■ The problem
Please reproduce all of the records below word for word, leaving the pictures out.

━━━━━ Records for the task ━━━━━

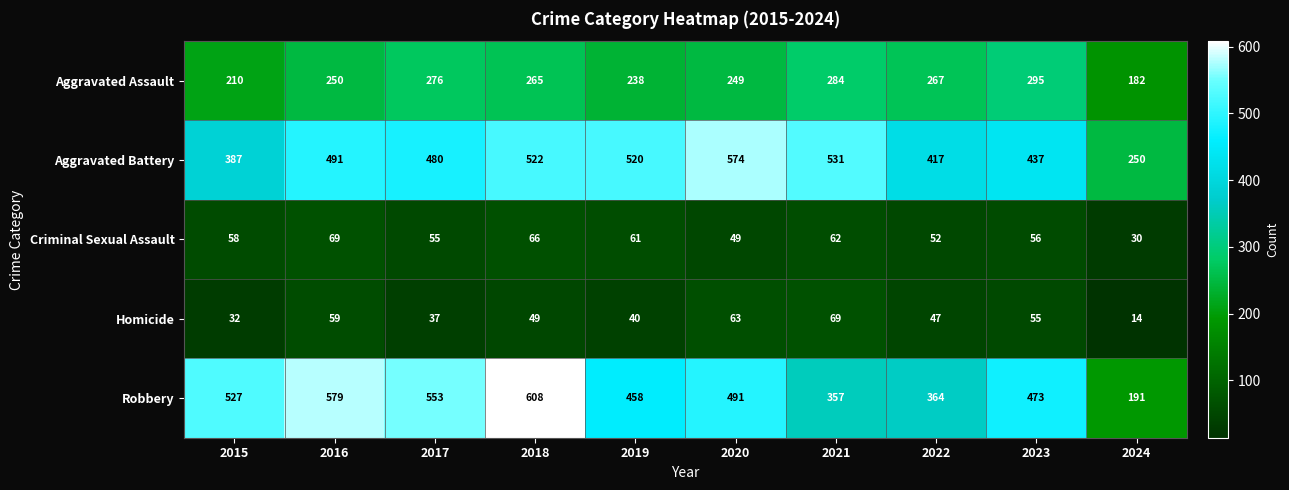

Is it true that Homicide equals 31 at 2020?

False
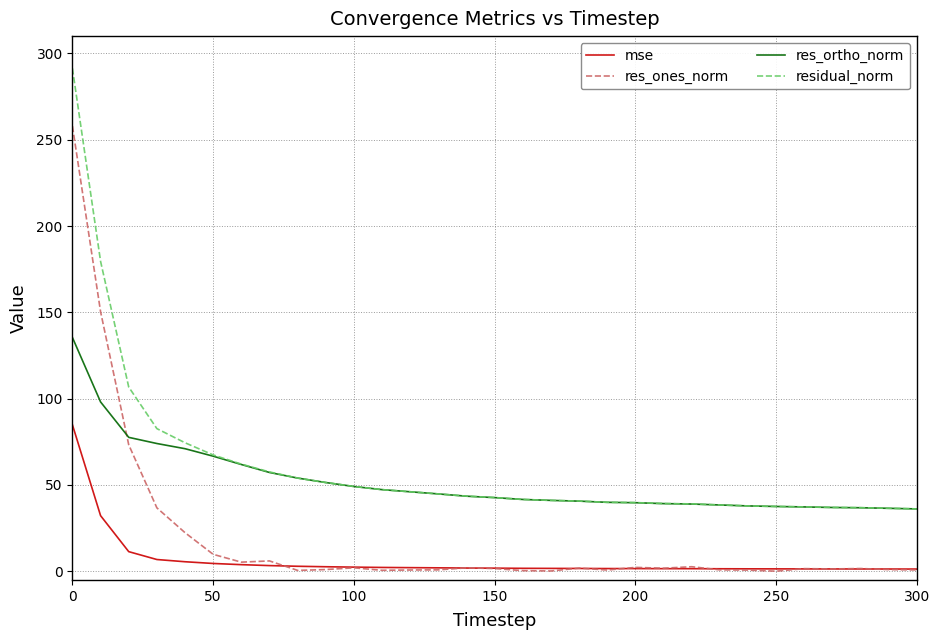

What are all the series names shown in the legend?

mse, res_ones_norm, res_ortho_norm, residual_norm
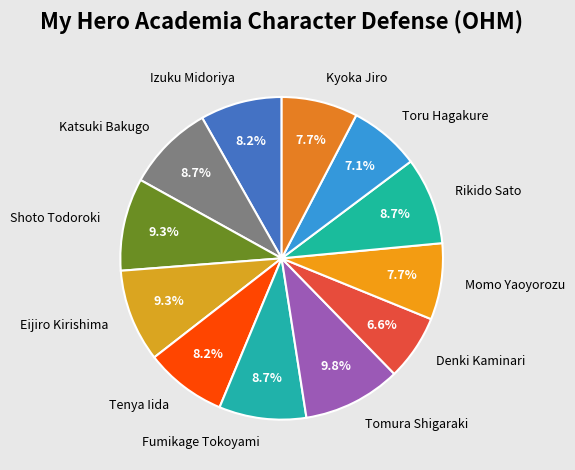

True or false: Shoto Todoroki accounts for 9% of the total.

True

━━━━━

■ Task answer
Is it true that Homicide equals 31 at 2020?

False

What are all the series names shown in the legend?

mse, res_ones_norm, res_ortho_norm, residual_norm

True or false: Shoto Todoroki accounts for 9% of the total.

True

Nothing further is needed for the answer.